▶ Work to be completed:
Using the article on the 1965 film Every Day's a Holiday below, answer these questions:
(a) Who was responsible for the cinematography?
(b) Under what title was the film released in the US?
(c) Which character does John Leyton play?

▶ Document text:

* BEGIN *

- Theatrical release poster
- Directed by: James Hill
- Screenplay by: Anthony Marriott Jeri Matos James Hill
- Produced by: Maurice J. Wilson Ronald J. Kahn
- Starring: John Leyton Mike Sarne Ron Moody Grazina Frame Freddie and the Dreamers
- Cinematography: Nicholas Roeg
- Edited by: Tristam Cones
- Music by: Tony Osborne
- Production company: Maycroft Pictures Limited
- Release date: 4 January 1965;
- Running time: 110 minutes
- Country: United Kingdom
- Language: English

= Every Day's a Holiday (1965 film) =

1965 British film by James Hill

Every Day's a Holiday (US title Seaside Swingers) is a 1965 British musical comedy film directed by James Hill and starring John Leyton, Mike Sarne, Ron Moody, Grazina Frame, and Freddie and the Dreamers. The screenplay was by Anthony Marriott, Jeri Matos and James Hill.

== Plot ==
A group of teenagers take up jobs in a seaside resort for the summer.

==Cast==
- John Leyton as Gerry Pullman
- Mike Sarne as The Hon. Timothy Gilpin
- Freddie and the Dreamers as The Chefs
- Freddie Garrity as Chef Freddie (as Freddie and the Dreamers)

* END *

[Saved entries]

* BEGIN *

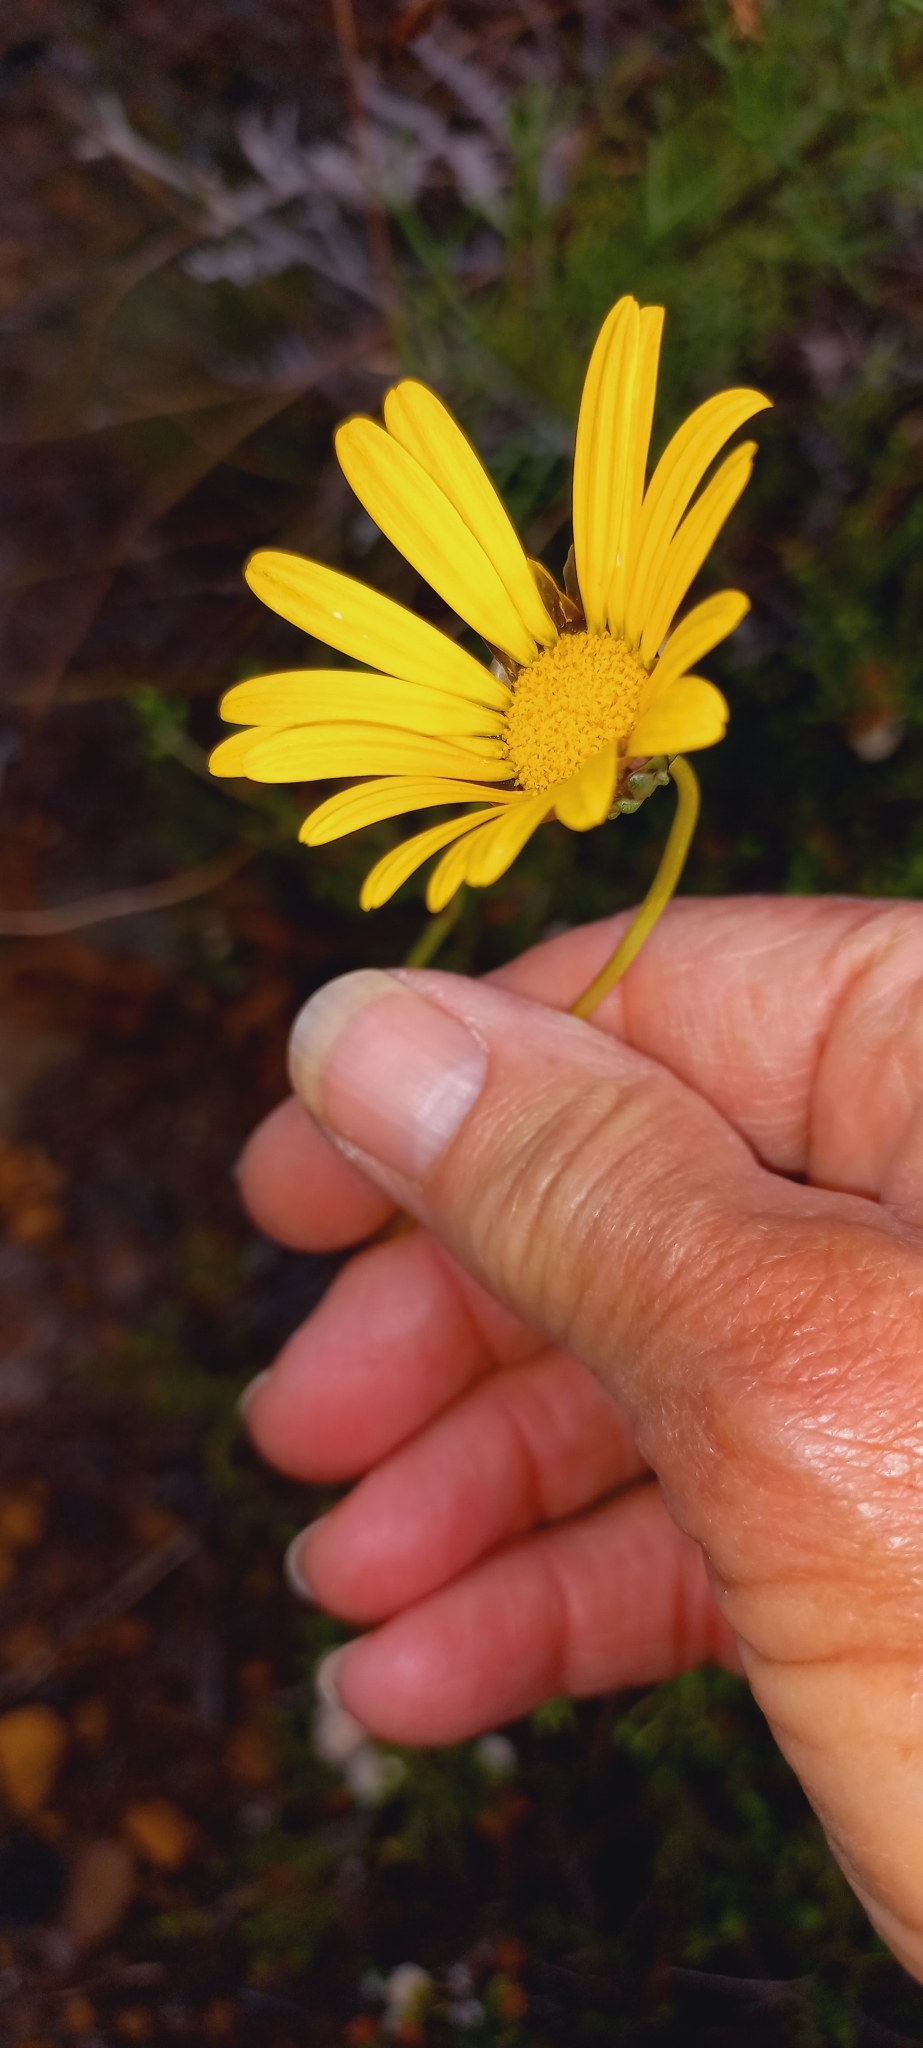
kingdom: Plantae
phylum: Tracheophyta
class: Magnoliopsida
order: Asterales
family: Asteraceae
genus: Ursinia
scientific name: Ursinia paleacea
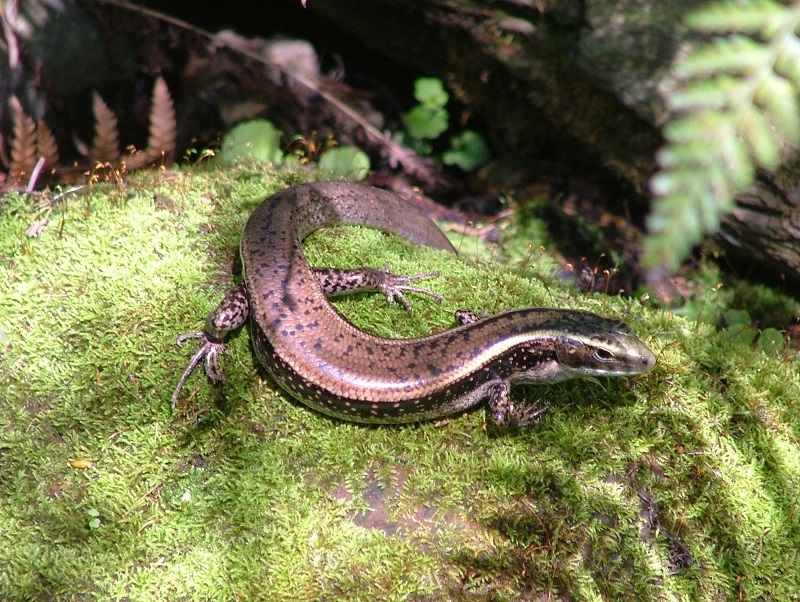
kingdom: Animalia
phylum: Chordata
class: Squamata
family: Scincidae
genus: Eulamprus
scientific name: Eulamprus quoyii
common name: Eastern water skink
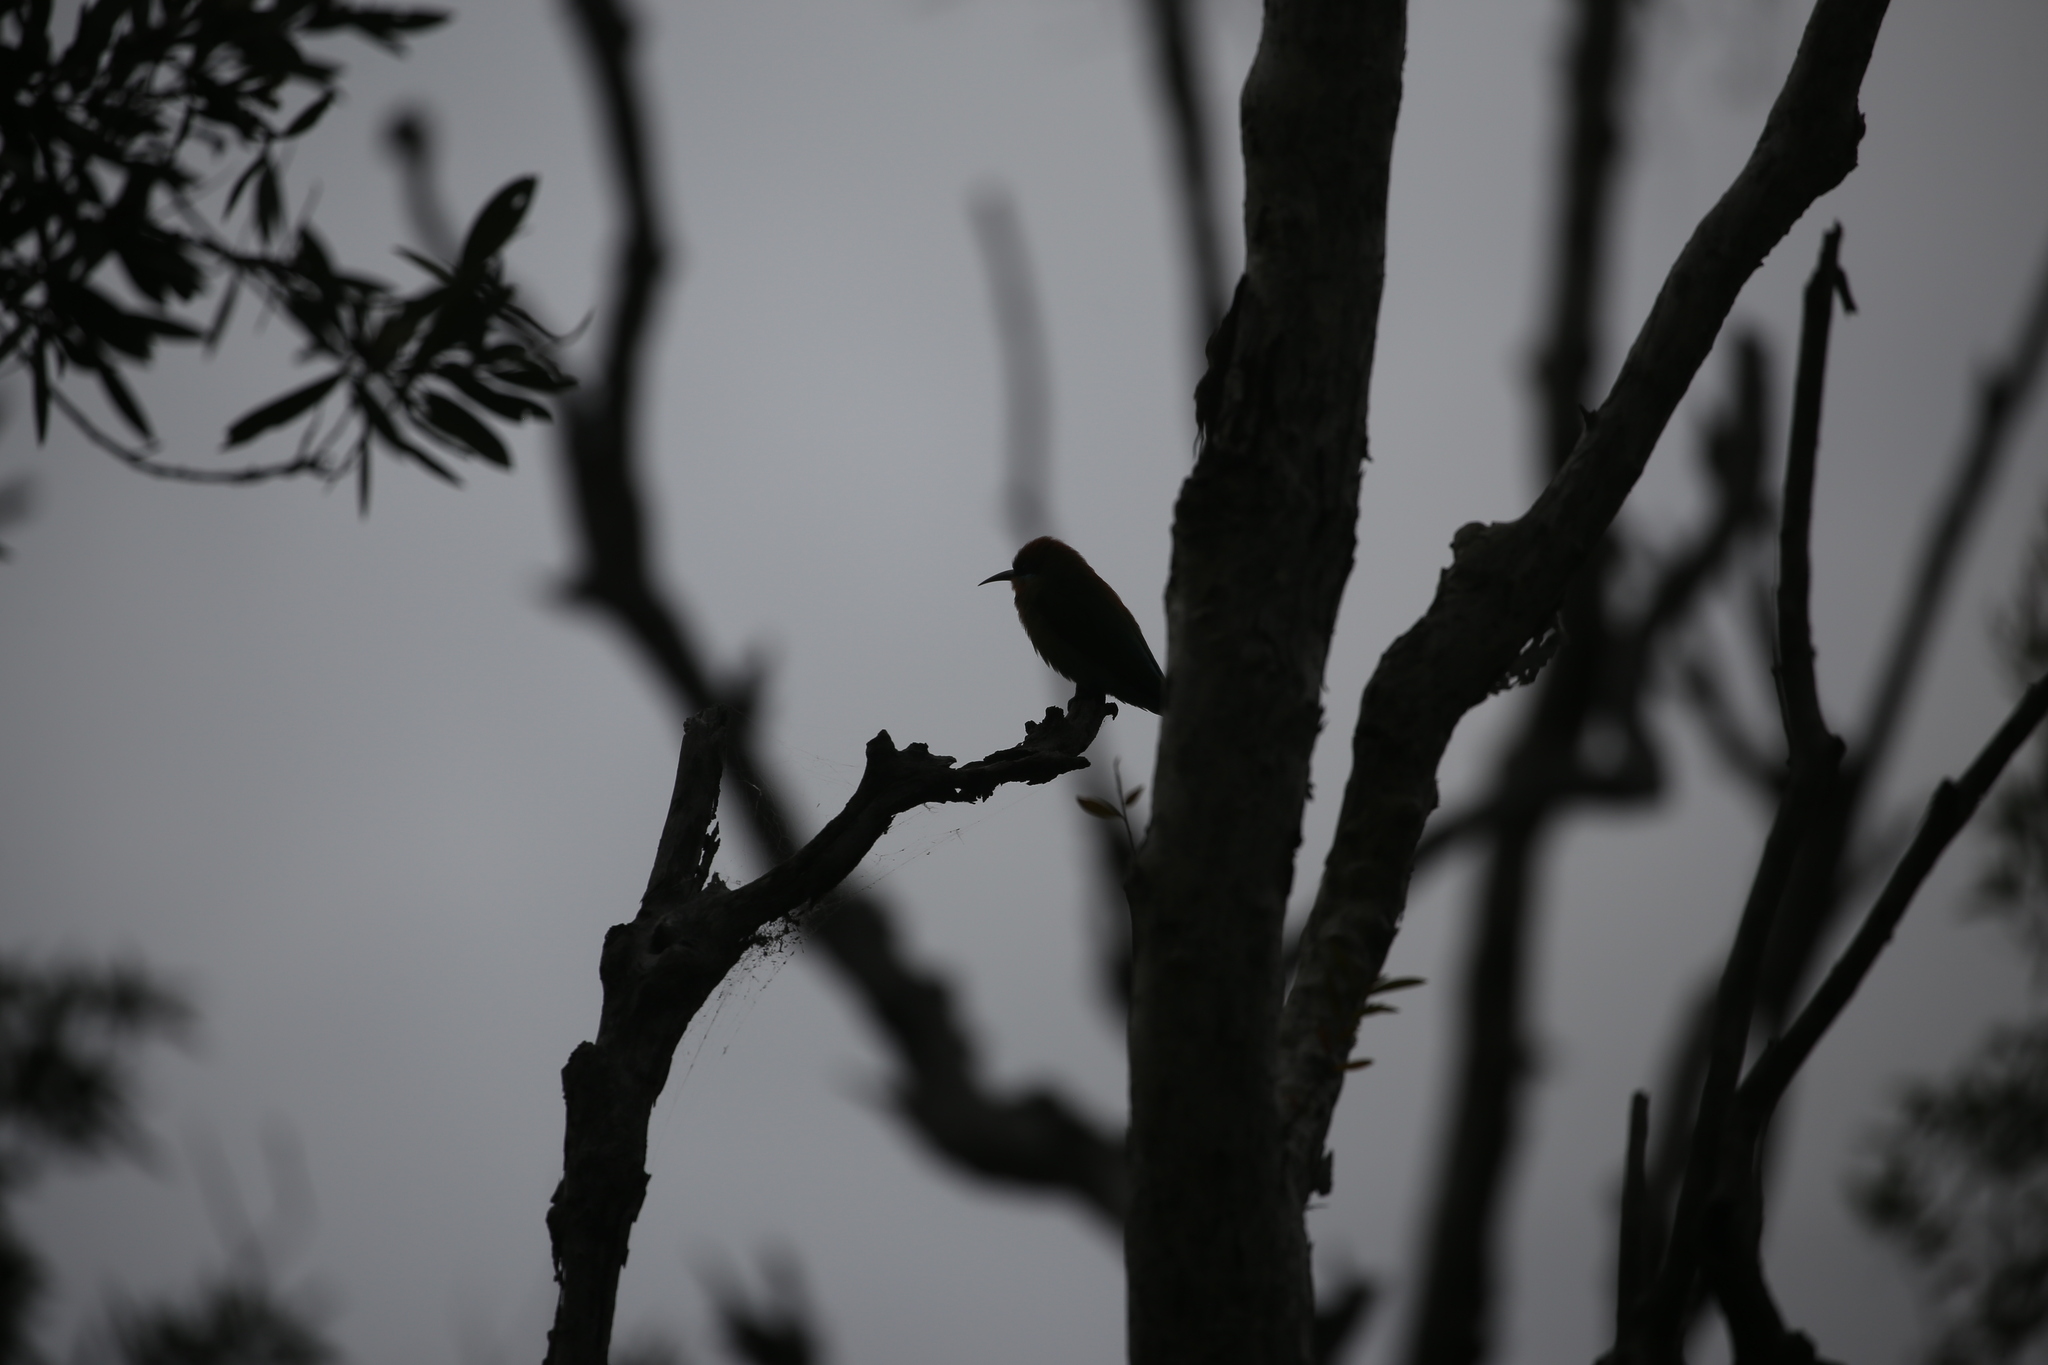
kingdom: Animalia
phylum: Chordata
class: Aves
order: Coraciiformes
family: Meropidae
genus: Merops
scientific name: Merops ornatus
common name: Rainbow bee-eater
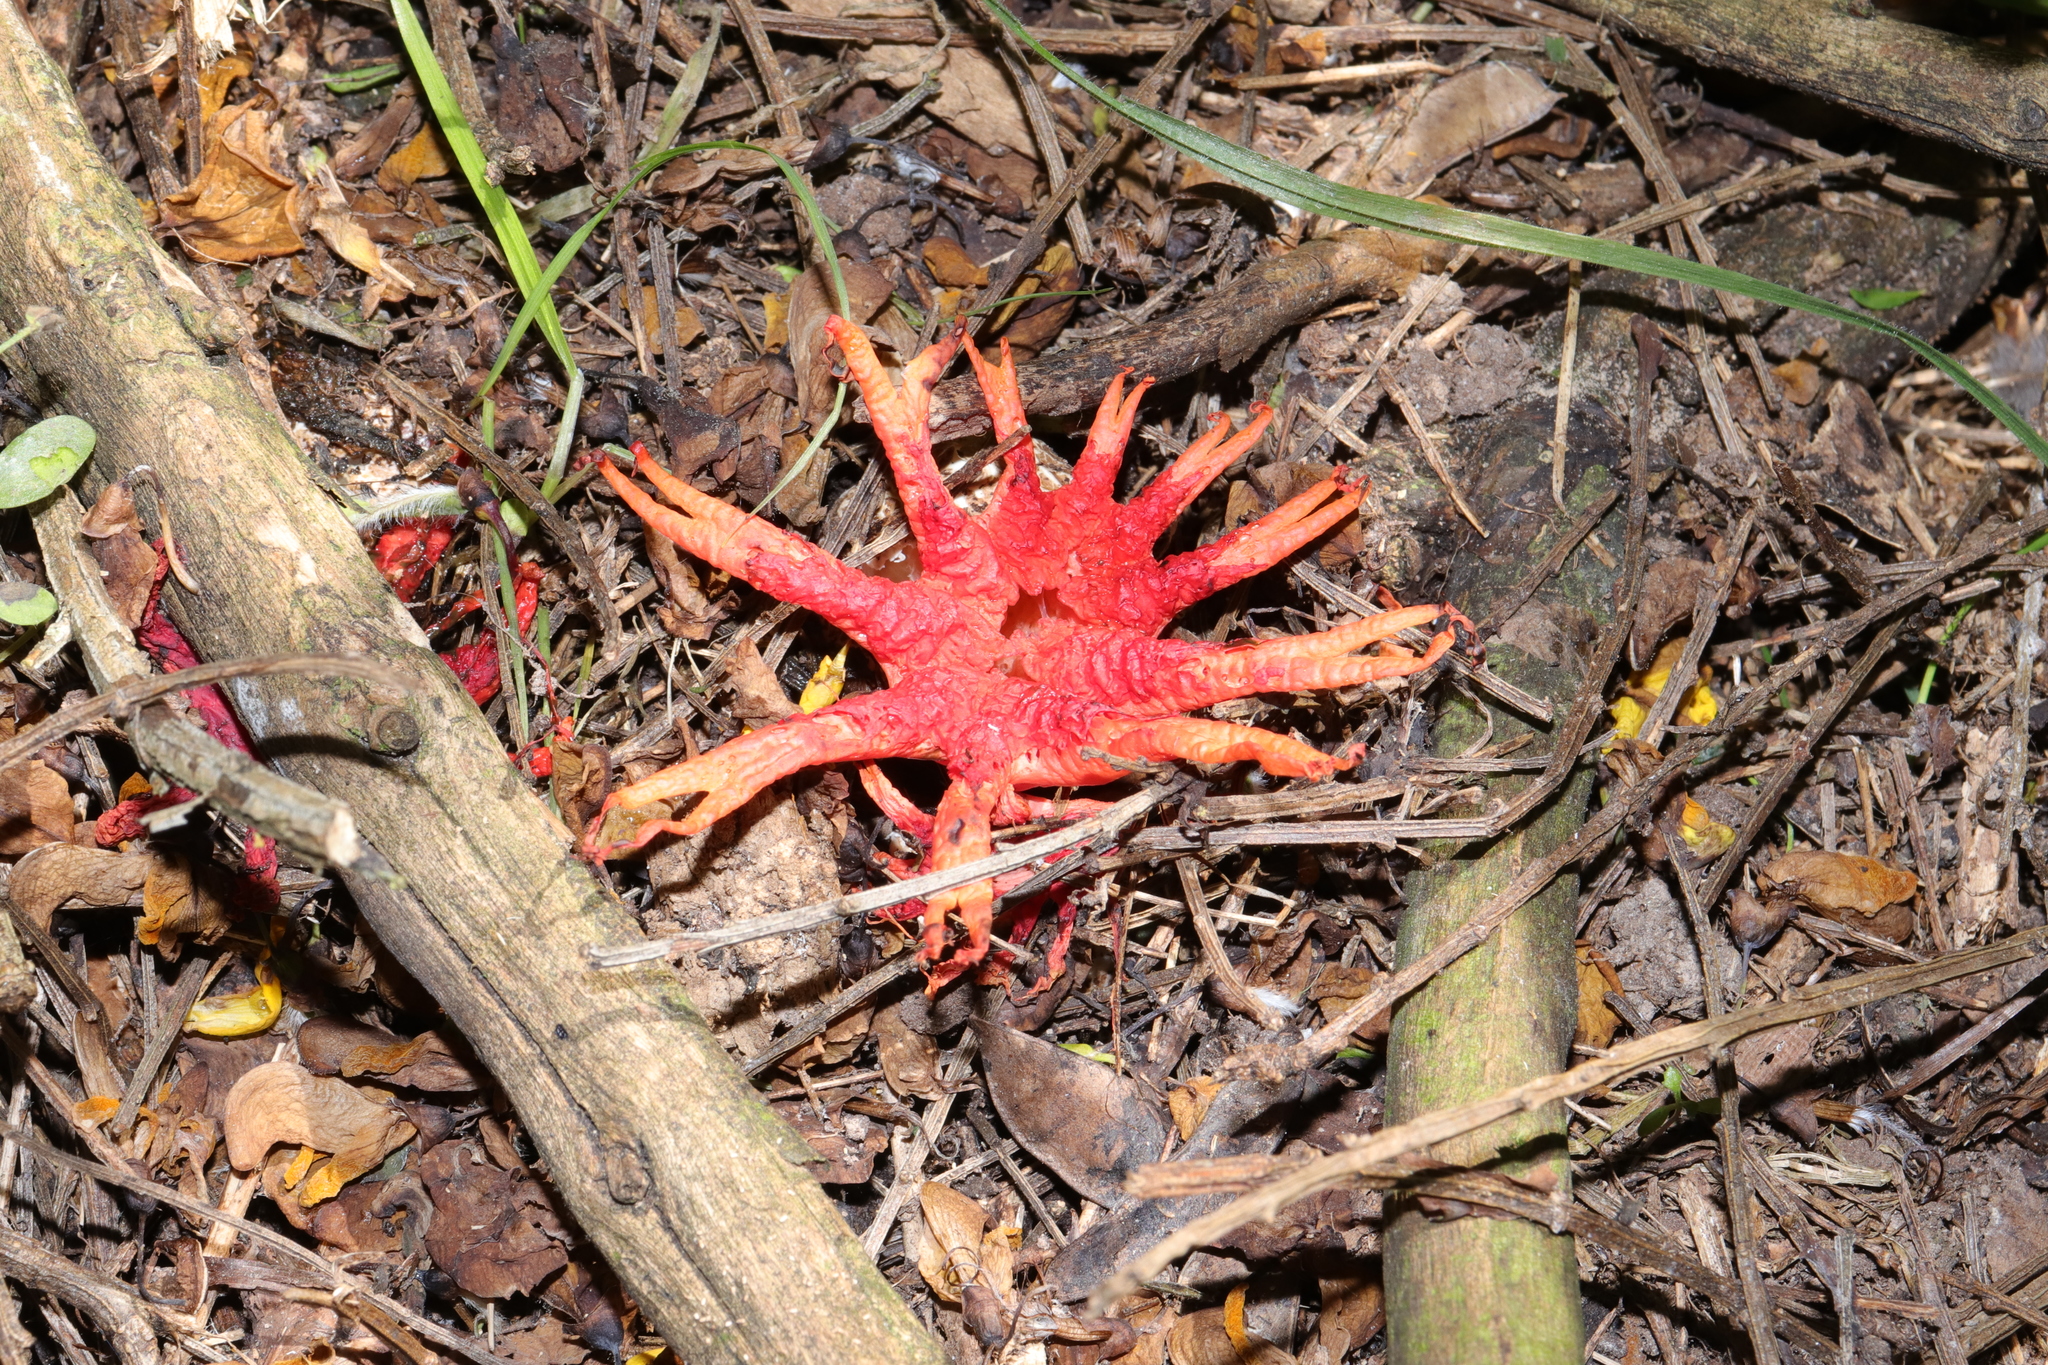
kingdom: Fungi
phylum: Basidiomycota
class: Agaricomycetes
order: Phallales
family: Phallaceae
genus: Aseroe
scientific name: Aseroe rubra
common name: Starfish fungus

* END *

▶ Correct result:
(a) Nicholas Roeg
(b) Seaside Swingers
(c) Gerry Pullman